(Beginning of SELECTED EXCERPT)

To find the value of N after which recommendations converge, we selected 1000 (user, category) pairs to generate recommendations for. Subsequently, we generated the relevant recommendations for different values of N varying from 1 to 30, and finally we calculated the probability that a recommendation generated for a user considering her n strongest influencers (recom@n) is different than the corresponding recommendation generated considering her n + 1 strongest influencers (recom@n + 1). The results are shown in Fig. 3 and demonstrate that the number of strongest influencers considered can be fixed to 8; considering higher numbers of strongest influencers will only marginally modify the recommendations generated (less than 1% of the recommendations are modified). Considering these results, in the subsequent experiments we will consider only the 8 strongest influencers per category for each user.

Fig. 3
figure 3

Different recommendations made, due to the fact of considering 1 more recommender

The results shown in Fig. 3 are found to be fairly independent of the number of items within a category, provided that the category has more than 60 products, which is expected to be the typical case. For categories with less than 60 products, less influencers (6–7) are adequate for generating accurate recommendations. However, the savings accomplished by such a fine tuning are minimal, and hence, the number of influencers is set to 8, regardless of the number of items present in the category.

5.2 Estimating the number of categories of interest per user

To estimate the number of categories of interest per user, the advertisement settings of the participants’ Google profiles were analyzed. Google maintains a list of interests per signed in user (Google Inc. 2015b), and the lists related to the experiment participants were retrieved and analyzed. The number of interests of users ranged from 15 to 56, with an average number of 28. Therefore, in combination with the results drawn from Sect. 5.1, each user profile should on average accommodate 28 item categories and 224 recommenders (8 per category). Since only user ids of recommenders are retained, the overall increase in the user’s profile size due to the maintenance of per-category influencers is less than 2 KB (assuming 64-bit ids), and therefore, the storage overhead can be handled by the current technology.

5.3 Determining the recommendation score threshold for information diffusion

Recommendations that are generated by the proposed system are tagged with a score which we call User’s Interest Probability (UIP—c.f. Sect. 4), which reflects the estimated probability that the user will be interested in the recommendation. Through the user study described above, we estimated the probability that the user will actually click on the recommendation in relation to the UIP metric. The results of this experiment are illustrated in Fig. 3 and show that the probability that a user clicks a recommended impression is a monotonically increasing function of the interest probability metric. Hence, in order to provide to the users the impressions that are most likely to be clicked, the impressions with the highest UIP values should be selected. To this end, we need to determine a threshold for the UIP value. The recommendations having a UIP value matching or exceeding the threshold will be diffused to their target users; contrary, recommendations having a UIP value less than the threshold will be dropped and not be diffused. In Fig. 4, we can observe that the probability of impression clicking in the real dataset is slightly higher, owing to brand and product recognizability (impressions of recognizable brands’ products have a higher probability to be clicked).

Fig. 4
figure 4

Impression clicking probability in relation to the User’s Interest Probability (UIP)

(End of SELECTED EXCERPT)

_EXERCISE TASKS_
**A)** Please translate this sentence from the recommendation-system excerpt into Spanish: "Considering these results, in the subsequent experiments we will consider only the 8 strongest influencers per category for each user."
**B)** List every figure the recommendation-system excerpt gives for the number of interests of users in their Google profiles, and say what each one represents.

(Beginning of DATA TO EXAMINE)

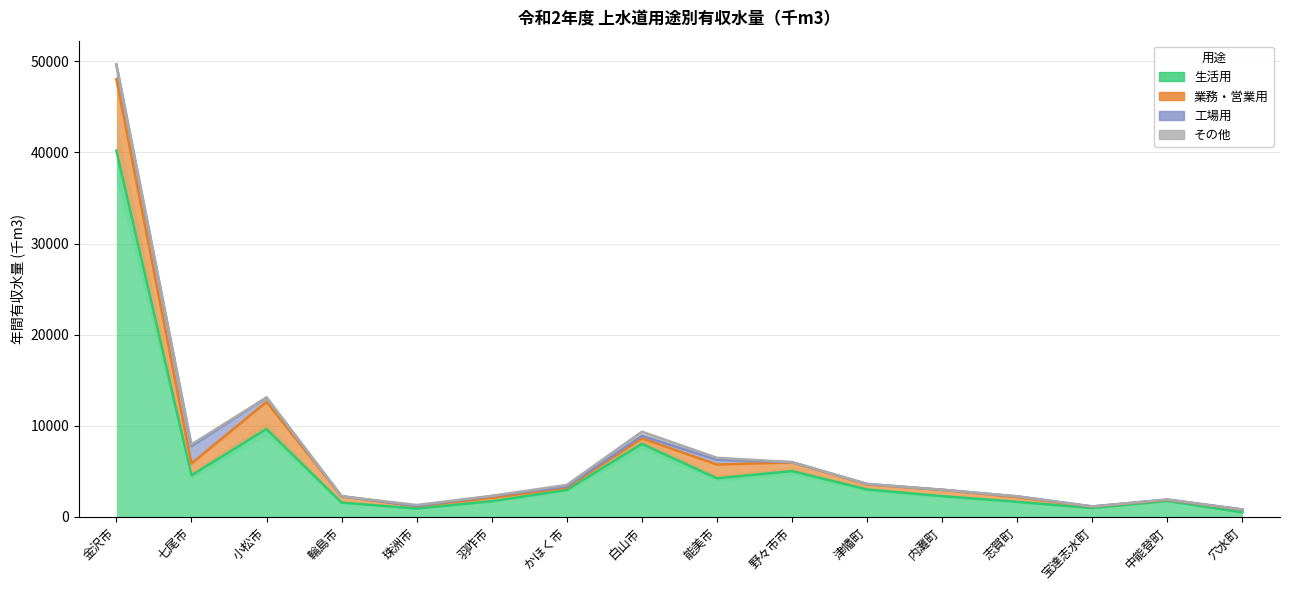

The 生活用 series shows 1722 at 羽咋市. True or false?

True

(End of DATA TO EXAMINE)
(Beginning of DATA TO EXAMINE)

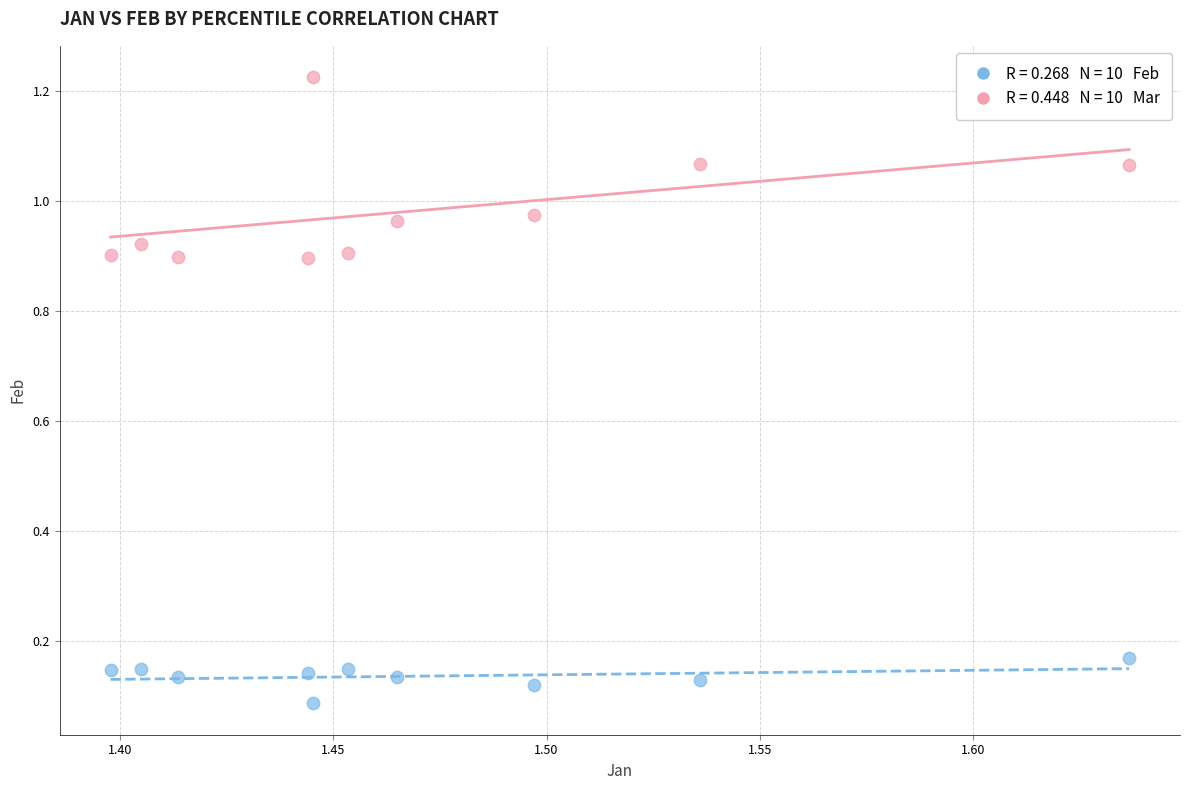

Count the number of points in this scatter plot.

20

(End of DATA TO EXAMINE)

_TASK RESPONSES_
**A)** Considerando estos resultados, en los experimentos posteriores consideraremos solo los 8 influenciadores más fuertes por categoría para cada usuario.

**B)**
- 15: the lowest number of interests
- 56: the highest number of interests
- 28: the average number of interests